Quand on lui avait rappelé, mardi, que Léo, avec sa quatrième place sur la Grande Boucle, à Thonon-les-Bains, avait fait mieux que lui (13e comme meilleur résultat jusqu'à dimanche), il avait demandé, amusé, qu'on ne répercute pas cette statistique : « Ce n'est pas marrant. »
« C'est un très grand chambreur. Tout en restant sérieux, il glisse ses petites blagues »
Tony Gallopin, son ancien coéquipier chez Lotto
Le garçon est surprenant. Derrière son visage impavide, en permanence sous contrôle, se cache, selon Gallopin, « un très grand chambreur. Il faut le connaître, son humour aussi. Tout en restant sérieux, il glisse ses petites blagues ». Sur ce plan, avec Pogacar, ils font la paire, voisins et amis à Monaco, malgré la différence d'âge (sept ans) et l'arrivée tardive du Belge chez UAE Emirates-XRG : « Tim a une grande et belle carrière mais je comprends son choix, observe Gallopin. S'il est heureux, épanoui, c'est le principal. En plus, il est très copain avec Tadej, c'est encore mieux de travailler ainsi pour son leader. »

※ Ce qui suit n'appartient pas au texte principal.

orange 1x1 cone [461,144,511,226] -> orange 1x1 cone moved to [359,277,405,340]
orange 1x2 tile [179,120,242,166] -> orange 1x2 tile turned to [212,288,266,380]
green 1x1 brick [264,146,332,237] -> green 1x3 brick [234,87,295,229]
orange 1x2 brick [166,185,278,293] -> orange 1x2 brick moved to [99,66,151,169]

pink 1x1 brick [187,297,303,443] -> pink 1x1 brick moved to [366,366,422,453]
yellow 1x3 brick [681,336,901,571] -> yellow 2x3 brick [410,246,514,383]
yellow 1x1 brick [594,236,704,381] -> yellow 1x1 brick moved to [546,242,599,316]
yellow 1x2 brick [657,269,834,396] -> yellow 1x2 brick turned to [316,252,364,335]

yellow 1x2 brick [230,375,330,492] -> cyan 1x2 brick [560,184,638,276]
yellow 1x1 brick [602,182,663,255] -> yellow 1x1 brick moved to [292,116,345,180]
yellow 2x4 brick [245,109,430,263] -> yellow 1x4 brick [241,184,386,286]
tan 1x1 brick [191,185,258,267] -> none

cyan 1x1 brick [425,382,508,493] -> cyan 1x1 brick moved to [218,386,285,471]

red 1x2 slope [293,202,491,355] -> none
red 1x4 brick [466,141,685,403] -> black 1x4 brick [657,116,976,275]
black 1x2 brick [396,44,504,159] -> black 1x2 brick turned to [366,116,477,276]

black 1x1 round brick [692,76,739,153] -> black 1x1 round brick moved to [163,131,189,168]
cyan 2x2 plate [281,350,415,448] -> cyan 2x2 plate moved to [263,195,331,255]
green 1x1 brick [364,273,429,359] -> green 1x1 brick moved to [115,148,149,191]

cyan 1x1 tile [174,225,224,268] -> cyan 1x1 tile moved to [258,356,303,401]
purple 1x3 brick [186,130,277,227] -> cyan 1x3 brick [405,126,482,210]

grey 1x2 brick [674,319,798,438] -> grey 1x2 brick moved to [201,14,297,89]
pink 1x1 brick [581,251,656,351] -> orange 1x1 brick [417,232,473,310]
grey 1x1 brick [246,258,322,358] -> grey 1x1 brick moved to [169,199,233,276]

Bien que « plus fort que lorsqu'il était chez Lotto » (Cras), il appréhende ce rôle de gregario sans déchirement. « Quand j'assiste Tadej, je n'ai aucune ambition personnelle », assume le Belge, tout en admettant n'avoir « jamais fait un Tour à ce niveau, même en 2019 (troisième du classement de la montagne) ». À chaque début d'après-midi, juste après l'autre fend-la-bise d'UAE qu'est Nils Politt, il se charge en effet d'écumer le peloton, de l'essorer, dans un seul but, « faciliter la vie de Tadej. Car que je sois là ou pas, il va gagner le Tour. Mais s'il est en milieu de peloton et qu'il y a une chute, c'est de ma faute car je n'étais pas présent pour le placer devant. Je suis son bodyguard. Ce n'est pas un travail ingrat ».
« Tim est un homme incroyable, intelligent, il sait gérer les moments de stress, admire Gianetti. Tadej apprend beaucoup de Tim. » Par procuration, les élèves de Saint-Trond, où sa mère Fabienne enseigne, s'en inspirent également « car même sans faire beaucoup d'efforts, il était un bon élève, tout en s'entraînant 50-60 km tous les jours », insiste son père, Léo. Allergique à la foule, trop stressé aussi, ce dernier a regardé l'étape entre Muret et Carcassonne devant sa télévision, auprès d'Antonie, la grand-mère, 99 ans, que Tim Wellens, tourné vers les autres, n'oublie jamais d'appeler chaque semaine.